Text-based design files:

<<<<

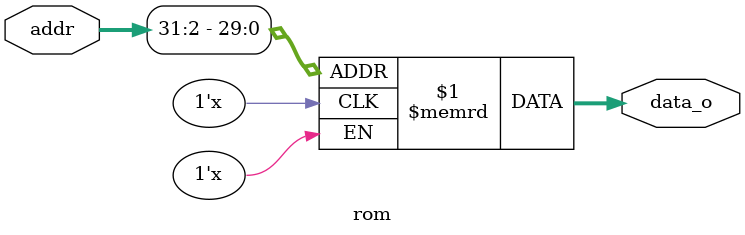
<source format=v>
module rom #(
    parameter WORDSIZE=32,
    parameter SIZE = 1024 * 1024
)(
    input wire [31:0] addr,
    output wire [WORDSIZE-1:0] data_o
);

    reg [WORDSIZE-1:0] mem [SIZE-1:0];

    // Memory is byte-addressable but 
    // address is aligned to 4 bytes
    assign data_o = mem[addr[31:2]];
endmodule
</source>
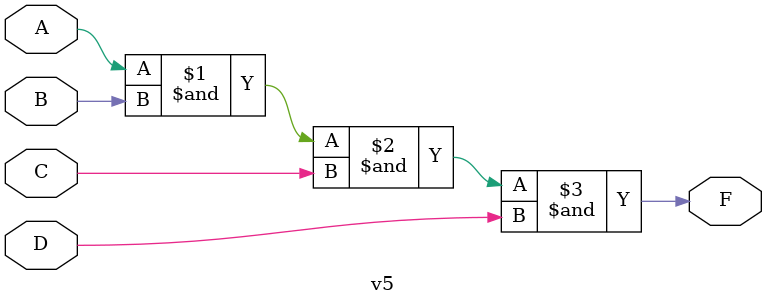
<source format=v>
module v5(A,B,C,D,F);
input A,B,C,D;
output F;
assign F=A&B&C&D;
endmodule
</source>
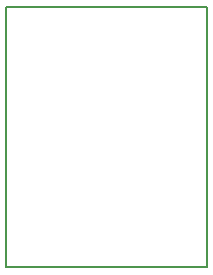
<source format=gm1>
G04 #@! TF.FileFunction,Profile,NP*
%FSLAX46Y46*%
G04 Gerber Fmt 4.6, Leading zero omitted, Abs format (unit mm)*
G04 Created by KiCad (PCBNEW (2015-07-02 BZR 5871, Git 766da1e)-product) date 7/17/2015 2:49:38 PM*
%MOMM*%
G01*
G04 APERTURE LIST*
%ADD10C,0.100000*%
%ADD11C,0.200000*%
G04 APERTURE END LIST*
D10*
D11*
X167000000Y-122000000D02*
X167000000Y-100000000D01*
X150000000Y-122000000D02*
X167000000Y-122000000D01*
X150000000Y-100000000D02*
X167000000Y-100000000D01*
X150000000Y-122000000D02*
X150000000Y-100000000D01*
M02*

</source>
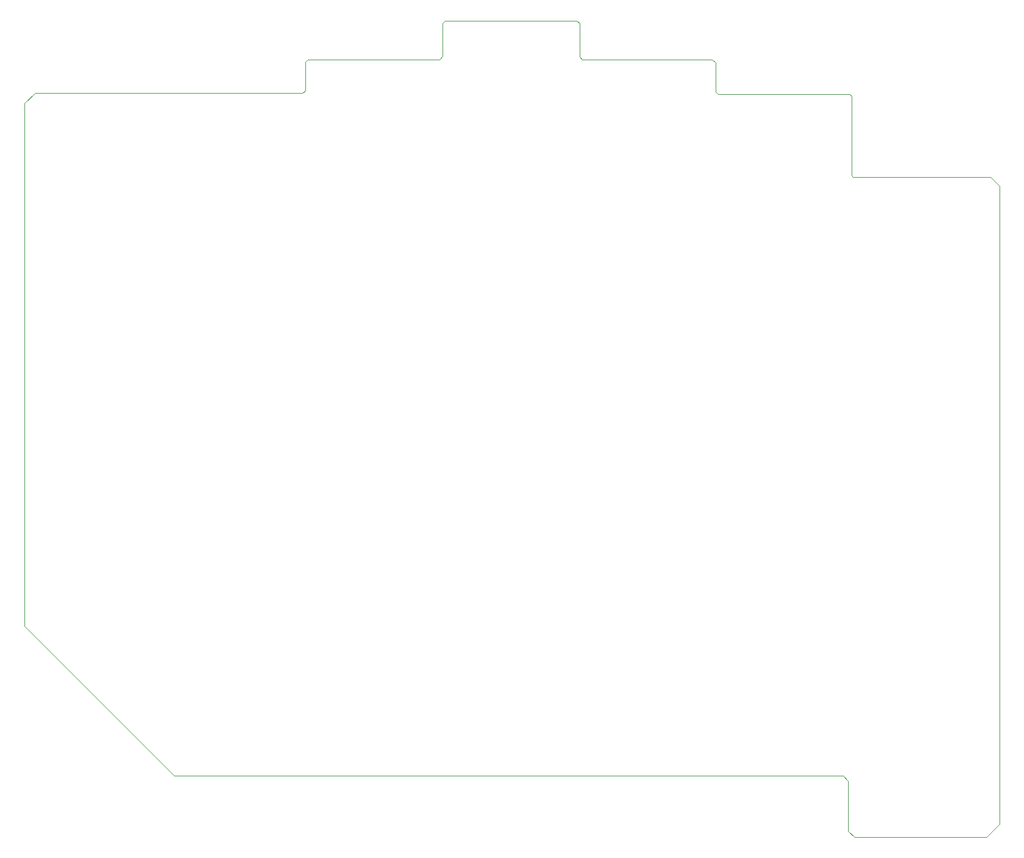
<source format=gbr>
%TF.GenerationSoftware,KiCad,Pcbnew,(6.0.8)*%
%TF.CreationDate,2023-02-14T17:54:26+07:00*%
%TF.ProjectId,dongle_256,646f6e67-6c65-45f3-9235-362e6b696361,rev?*%
%TF.SameCoordinates,Original*%
%TF.FileFunction,Profile,NP*%
%FSLAX46Y46*%
G04 Gerber Fmt 4.6, Leading zero omitted, Abs format (unit mm)*
G04 Created by KiCad (PCBNEW (6.0.8)) date 2023-02-14 17:54:26*
%MOMM*%
%LPD*%
G01*
G04 APERTURE LIST*
%TA.AperFunction,Profile*%
%ADD10C,0.100000*%
%TD*%
G04 APERTURE END LIST*
D10*
X164200000Y-147050000D02*
X145500000Y-147050000D01*
X67900000Y-36600000D02*
X86550000Y-36600000D01*
X87350000Y-31100000D02*
X106050000Y-31100000D01*
X27700000Y-42850000D02*
X29150000Y-41400000D01*
X87000000Y-36150000D02*
X87000000Y-31450000D01*
X106450000Y-36250000D02*
X106800000Y-36600000D01*
X29150000Y-41400000D02*
X67100000Y-41400000D01*
X125300000Y-36600000D02*
X125750000Y-37050000D01*
X166050000Y-145200000D02*
X164200000Y-147050000D01*
X144600000Y-146150000D02*
X144600000Y-139050000D01*
X125750000Y-37050000D02*
X125750000Y-41200000D01*
X144800000Y-41550000D02*
X145100000Y-41850000D01*
X27700000Y-117100000D02*
X27700000Y-42850000D01*
X145300000Y-53300000D02*
X164800000Y-53300000D01*
X143900000Y-138350000D02*
X48950000Y-138350000D01*
X144600000Y-139050000D02*
X143900000Y-138350000D01*
X86550000Y-36600000D02*
X87000000Y-36150000D01*
X125750000Y-41200000D02*
X126100000Y-41550000D01*
X106800000Y-36600000D02*
X125300000Y-36600000D01*
X164800000Y-53300000D02*
X166050000Y-54550000D01*
X145300000Y-53300000D02*
X145100000Y-53100000D01*
X48950000Y-138350000D02*
X27700000Y-117100000D01*
X145100000Y-41850000D02*
X145100000Y-53100000D01*
X67500000Y-41000000D02*
X67500000Y-37000000D01*
X106450000Y-31500000D02*
X106450000Y-36250000D01*
X67100000Y-41400000D02*
X67500000Y-41000000D01*
X166050000Y-145200000D02*
X166050000Y-54550000D01*
X67500000Y-37000000D02*
X67900000Y-36600000D01*
X145500000Y-147050000D02*
X144600000Y-146150000D01*
X126100000Y-41550000D02*
X144800000Y-41550000D01*
X106050000Y-31100000D02*
X106450000Y-31500000D01*
X87000000Y-31450000D02*
X87350000Y-31100000D01*
M02*

</source>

>>>>

→ **About this exercise**: Find and copy each line of the data where "parameter" is present.

→ **Exercise solution**:
    parameter WORDSIZE=32,
    parameter SIZE = 1024 * 1024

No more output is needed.